A: My name is Olamide Ogunade. I'm a native of Ijebu ode, Ogun state but born and brought up in Surulere, Lagos, Nigeria. I'm a graduate of fine art at Yaba College of Technology (YabaTech). I would describe myself as an African Ultra Contemporary Artist.

Q: What inspired you to get into painting?

A: Painting started as a hobby, around the age of six, and then became part of me. I realized the easiest way for me to express my inner self was on any visible surface.

Q: How did life in Nigeria inspire the way you create? 

A: Life in Nigeria isn’t easy for most people, especially we that grew from the rural part or those living in Lagos. I decided to have a different life as not be nonchalant about things happening in society, also to be a good example and worth emulating. 
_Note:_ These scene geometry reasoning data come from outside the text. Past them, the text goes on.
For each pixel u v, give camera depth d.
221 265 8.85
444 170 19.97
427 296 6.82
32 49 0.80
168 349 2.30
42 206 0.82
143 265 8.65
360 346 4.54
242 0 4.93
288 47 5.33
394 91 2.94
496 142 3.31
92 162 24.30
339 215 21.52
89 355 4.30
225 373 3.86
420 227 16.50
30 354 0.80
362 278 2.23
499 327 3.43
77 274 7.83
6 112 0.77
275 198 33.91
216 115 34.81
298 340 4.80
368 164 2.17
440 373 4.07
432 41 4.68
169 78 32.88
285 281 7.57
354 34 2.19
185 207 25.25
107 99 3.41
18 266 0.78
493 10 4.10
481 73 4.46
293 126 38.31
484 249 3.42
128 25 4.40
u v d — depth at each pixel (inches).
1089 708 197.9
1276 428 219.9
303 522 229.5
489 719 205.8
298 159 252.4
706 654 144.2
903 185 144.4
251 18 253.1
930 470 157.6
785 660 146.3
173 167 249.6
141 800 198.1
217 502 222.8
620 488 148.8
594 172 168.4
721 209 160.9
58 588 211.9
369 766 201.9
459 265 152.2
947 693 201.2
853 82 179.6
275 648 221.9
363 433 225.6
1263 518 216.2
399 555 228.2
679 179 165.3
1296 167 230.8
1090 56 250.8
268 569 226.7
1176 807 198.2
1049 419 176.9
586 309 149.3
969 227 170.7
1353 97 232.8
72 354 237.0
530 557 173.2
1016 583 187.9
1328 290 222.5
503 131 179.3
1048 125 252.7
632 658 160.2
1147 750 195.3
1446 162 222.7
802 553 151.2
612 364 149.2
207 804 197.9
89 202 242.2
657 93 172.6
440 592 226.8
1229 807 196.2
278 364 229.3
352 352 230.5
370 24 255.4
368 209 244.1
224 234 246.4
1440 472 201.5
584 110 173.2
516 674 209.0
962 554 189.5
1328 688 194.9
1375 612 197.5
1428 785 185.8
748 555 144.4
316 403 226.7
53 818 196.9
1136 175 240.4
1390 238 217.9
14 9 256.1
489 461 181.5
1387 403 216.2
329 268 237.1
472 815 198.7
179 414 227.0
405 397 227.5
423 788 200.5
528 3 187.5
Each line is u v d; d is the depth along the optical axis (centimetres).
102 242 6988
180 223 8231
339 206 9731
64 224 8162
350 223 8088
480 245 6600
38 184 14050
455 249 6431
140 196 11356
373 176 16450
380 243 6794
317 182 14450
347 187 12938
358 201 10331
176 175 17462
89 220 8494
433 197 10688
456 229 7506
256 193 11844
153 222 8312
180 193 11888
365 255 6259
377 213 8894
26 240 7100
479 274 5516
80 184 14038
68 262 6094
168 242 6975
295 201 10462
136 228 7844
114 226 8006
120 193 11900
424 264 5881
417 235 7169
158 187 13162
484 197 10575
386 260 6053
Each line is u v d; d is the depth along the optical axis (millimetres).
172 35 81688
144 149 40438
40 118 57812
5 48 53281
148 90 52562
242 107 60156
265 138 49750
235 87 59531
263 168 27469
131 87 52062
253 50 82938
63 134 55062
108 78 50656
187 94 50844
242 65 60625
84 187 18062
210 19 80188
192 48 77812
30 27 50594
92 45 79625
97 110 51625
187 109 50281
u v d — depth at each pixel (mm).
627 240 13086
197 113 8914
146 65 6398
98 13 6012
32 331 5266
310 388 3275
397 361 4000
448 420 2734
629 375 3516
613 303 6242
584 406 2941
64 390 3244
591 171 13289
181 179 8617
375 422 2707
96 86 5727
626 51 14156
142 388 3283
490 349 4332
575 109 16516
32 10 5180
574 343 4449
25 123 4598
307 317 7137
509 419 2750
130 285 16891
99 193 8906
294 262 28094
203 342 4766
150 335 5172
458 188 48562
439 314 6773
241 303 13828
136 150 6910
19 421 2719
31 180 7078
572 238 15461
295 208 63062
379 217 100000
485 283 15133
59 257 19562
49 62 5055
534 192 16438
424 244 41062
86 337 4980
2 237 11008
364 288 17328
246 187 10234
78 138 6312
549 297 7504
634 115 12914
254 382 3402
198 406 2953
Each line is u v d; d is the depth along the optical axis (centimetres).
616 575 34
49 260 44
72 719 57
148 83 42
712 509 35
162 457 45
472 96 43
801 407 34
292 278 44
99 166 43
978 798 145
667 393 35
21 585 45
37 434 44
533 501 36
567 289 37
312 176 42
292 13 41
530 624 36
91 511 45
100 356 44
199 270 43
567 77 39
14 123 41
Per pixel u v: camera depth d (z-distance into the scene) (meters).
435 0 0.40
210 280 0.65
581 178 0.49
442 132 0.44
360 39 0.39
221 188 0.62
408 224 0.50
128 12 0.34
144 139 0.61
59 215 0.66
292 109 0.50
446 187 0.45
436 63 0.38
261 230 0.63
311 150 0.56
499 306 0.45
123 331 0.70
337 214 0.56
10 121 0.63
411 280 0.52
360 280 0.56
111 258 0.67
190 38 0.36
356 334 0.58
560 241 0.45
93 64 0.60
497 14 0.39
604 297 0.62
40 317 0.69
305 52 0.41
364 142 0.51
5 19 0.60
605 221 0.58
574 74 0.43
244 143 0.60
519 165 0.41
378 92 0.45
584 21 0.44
Q: Please tell us about your signature style of incredibly detailed figures, bold colours and bubbles?

A: My works talk about African people, most especially those in my environment. The colour is part of the day-to-day view of activities around me. The bubbles capture my personal experience. I can tell that situations/obstacles in human life are temporal, it’s either one knows the source of the problem or not, but it comes and disappears into the thin air just like the bubbles.

Q: Who are the people in your paintings, and what do they represent? 

A: The people I paint are African people in my society, some are my friends, while some are my neighbours. They represent my voice.

Q: What was your inspiration for your commission for Africa in Motion?

A: I decided to paint a female subject because they are respected in my culture (as are men), butI was inspired to paint a female subject in this case. Women represent growth...for instance, they are able to reproduce, endure moments of pain and maintain natural beauty. Flowers show appreciation on my part. I am inspired by how Africa is moving forward and exploring.

Q: What are your plans for the future?

A: My plans for the future include keeping up to date as the world evolves digitally. My intention is to get my art to every part of the world, to amplify and be valued as it inspires, and encourage people positively.